The-blue-pipe - XI - L'opium ou la cuisse - Jimmy Kempfer

 

opium, bas, jarretière, aiguille

 

Extrait de "Sexe, opium et morphine dans la littérature et l'histoire", Jimmy Kempfer : http://www.pistes.fr/swaps/52_165.htm

 

De l'Antiquité aux fumeries de l'époque coloniale, opiacés ont souvent rimé avec sexualité. Florilège.
 

"Jouir" serait, selon certains chercheurs, la signification de Hül-Gil, la désignation du pavot la plus ancienne que l’on connaisse, provenant d’une tablette sumérienne vieille de 5000 ans1. Depuis des temps immémoriaux, la consommation de substances psychoactives, notamment l’opium, est associée à la sexualité. Dans l’antique Rome, on préparait le Cocetum, un breuvage à base de pavot, pour détendre et préparer les jeunes Romaines à l’union conjugale. D’anciens traités médicaux arabes et indiens sont entièrement consacrés aux "pilules de la joie" 2, souvent à base d’opium, censées permettre aux riches levantins d’honorer leurs harems sans faiblir. A la cour des grands Moghols, bien des dignitaires sont opiophages car astreints à honorer d’innombrables concubines.

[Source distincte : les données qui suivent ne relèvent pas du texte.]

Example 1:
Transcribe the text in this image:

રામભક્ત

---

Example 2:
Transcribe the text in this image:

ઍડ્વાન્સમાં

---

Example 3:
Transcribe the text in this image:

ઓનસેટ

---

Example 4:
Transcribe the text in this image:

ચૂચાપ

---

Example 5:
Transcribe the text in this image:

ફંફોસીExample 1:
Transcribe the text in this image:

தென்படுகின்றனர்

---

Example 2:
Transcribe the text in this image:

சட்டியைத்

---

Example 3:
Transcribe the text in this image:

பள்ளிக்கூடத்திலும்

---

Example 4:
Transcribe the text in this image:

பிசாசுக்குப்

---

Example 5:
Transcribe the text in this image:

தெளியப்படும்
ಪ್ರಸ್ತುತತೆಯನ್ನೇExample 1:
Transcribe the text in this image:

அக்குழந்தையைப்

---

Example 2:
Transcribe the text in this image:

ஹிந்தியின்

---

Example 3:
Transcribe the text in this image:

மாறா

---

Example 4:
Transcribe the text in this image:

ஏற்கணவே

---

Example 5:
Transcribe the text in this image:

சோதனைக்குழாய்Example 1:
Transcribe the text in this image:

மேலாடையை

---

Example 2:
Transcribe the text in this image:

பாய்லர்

Les grimoires du XVe au XVIIIe siècle contiennent de nombreuses recettes, dans lesquelles on trouve souvent l’opium, pour "dénouer l’aiguillette" 3 ou "réactiver le feu qui couve sous la cendre". Les recettes aphrodisiaques de Cosme Ruggieri, le parfumeur de Catherine de Médicis, sont généralement opiacées.

Nicolas Venette, connu comme le fondateur de la sexologie, publie un des best-sellers du XVIIIe siècle : Tableau de l’amour conjugal ou histoire complète de la génération de l’homme. Il y décrit minutieusement les effets exhilarants de l’opium qu’il a complaisamment essayé sur lui-même et qu’il recommande selon de savants dosages et mélanges pour "parfaire les fonctions qui complaisent à Venus". Parallèlement, le laudanum4 est recommandé pour diminuer l’impétuosité de la nature afin de combattre "le fléau de l’onanisme". Les médecins avaient bien sûr remarqué "l’atrophie des facultés génésiques", effet secondaire fréquemment lié à la consommation régulière et à l’abus des opiacés. Selon la logique de l’époque, la masturbation était bien plus nocive que la dépendance à l’opium5.

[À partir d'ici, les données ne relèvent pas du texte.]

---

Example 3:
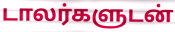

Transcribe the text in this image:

டாலர்களுடன்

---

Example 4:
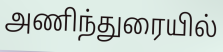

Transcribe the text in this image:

அணிந்துரையில்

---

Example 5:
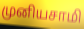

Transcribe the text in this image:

முனியசாமிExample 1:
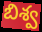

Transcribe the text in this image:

బిశ్వ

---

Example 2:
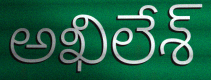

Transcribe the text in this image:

అఖిలేశ్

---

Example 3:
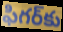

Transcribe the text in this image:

ఫిగర్‌కు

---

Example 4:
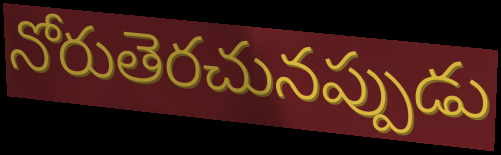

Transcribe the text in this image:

నోరుతెరచునప్పుడు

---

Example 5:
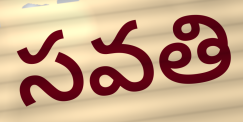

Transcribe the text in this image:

సవతిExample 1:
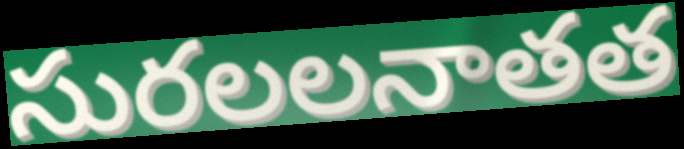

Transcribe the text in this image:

సురలలనాతత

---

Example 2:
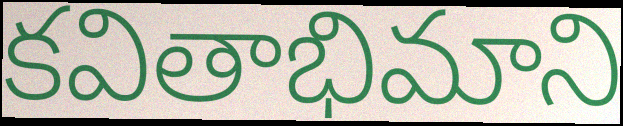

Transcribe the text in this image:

కవితాభిమాని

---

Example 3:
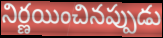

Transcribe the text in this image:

నిర్ణయించినప్పుడు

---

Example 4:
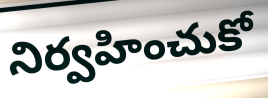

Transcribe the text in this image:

నిర్వహించుకో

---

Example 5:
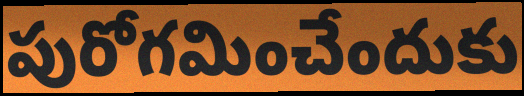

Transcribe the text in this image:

పురోగమించేందుకు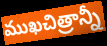
ముఖచిత్రాన్నీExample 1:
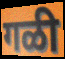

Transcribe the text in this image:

गळी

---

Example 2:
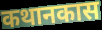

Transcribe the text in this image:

कथानकास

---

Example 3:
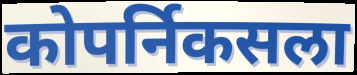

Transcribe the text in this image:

कोपर्निकसला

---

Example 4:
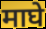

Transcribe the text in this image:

माघे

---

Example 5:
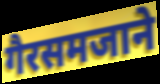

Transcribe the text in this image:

गैरसमजाने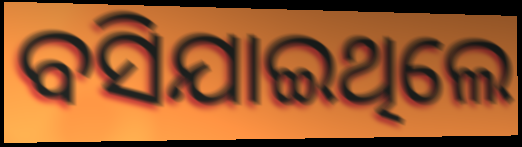
ବସିଯାଇଥିଲେ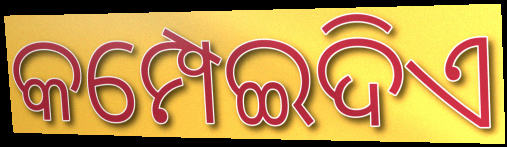
କମ୍ପେଇଦିଏ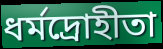
ধর্মদ্রোহীতা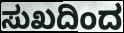
ಸುಖದಿಂದ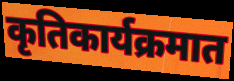
कृतिकार्यक्रमात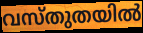
വസ്തുതയിൽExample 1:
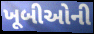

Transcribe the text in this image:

ખૂબીઓની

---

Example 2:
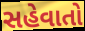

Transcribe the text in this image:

સહેવાતો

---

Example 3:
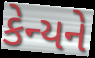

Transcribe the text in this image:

કેન્યને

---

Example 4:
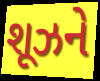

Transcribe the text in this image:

શૂઝને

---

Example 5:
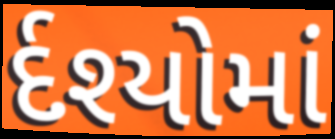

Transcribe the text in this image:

ર્દશ્યોમાં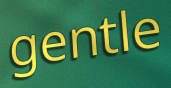
gentle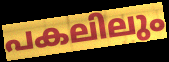
പകലിലും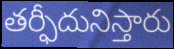
తర్ఫీదునిస్తారు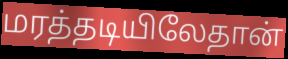
மரத்தடியிலேதான்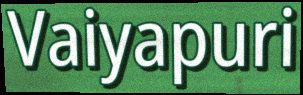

Nous voyons là une même substance paradoxalement recommandée tantôt comme stimulant des rapports sexuels, tantôt pour favoriser la continence, la différence des effets étant souvent liée au dosage. Mais le contexte et la subjectivité sont à considérer également. Par ailleurs, l’opium étant le principal produit psychoactif connu, il était employé pour traiter d’innombrables troubles et pathologies.

Dans Valentine (1832), George Sand décrit de façon exemplaire l’emploi paradoxal de l’opium en fonction du contexte et de la motivation. Une femme mariée à un homme qu’elle n’aime pas se sert une double ration d’opium, avant la nuit de noces, pour avoir les sens totalement anesthésiés, ne ressentir aucune sensation et être "absente" durant l’acte. Mais lorsque, la formalité accomplie, le mari s’est retiré, son amant se glisse chez elle. Elle se réveille alors et "l’entoure de ses bras dans un ravissement opiacé".

Durant le XIXe siècle, de nombreux ouvrages médicaux recommandent invariablement l’opium, mélangé avec d’autres plantes telles la valériane mais également des solanacées6, pour traiter les "érotomanies" comme la nymphomanie, la "fureur utérine" et même la "satyriasis"7.

Les premières morphinomanes mondaines "qui entrent dans la morphine par la porte de la volupté" (par opposition aux personnes devenues morphinomanes suite à des affections douloureuses que la drogue soulageait) parlent de "ravissements extatiques" pour qualifier les effets d’une piqûre. Peu à peu naît une terminologie où la morphinomanie est associée à la recherche de voluptés et de jouissances immorales8. Les illustrations et descriptions sont puissamment suggestives pour une société qui considère la vue d’un mollet comme hautement érotique. Dans l’imaginaire "fin de siècle", la morphine est souvent associée aux visions d’une injection furtive, jupe relevée, dans la chair nue du gras de la cuisse, au dessus de la jarretière.

Peu à peu, la morphinomanie va être liée à la "déviance" sexuelle, surtout féminine. Le terrain est fertile pour susciter fascination et phantasmes et... faire vendre du papier. Des écrivains écrivent de pseudo-reportages riches en descriptions explicites. Quelques "spécialistes" évoquent l’utilisation de la morphine par des amants possessifs qui intoxiqueraient leur maîtresse pour "calmer ses ardeurs génésiques et s’en réserver l’exclusivité"8.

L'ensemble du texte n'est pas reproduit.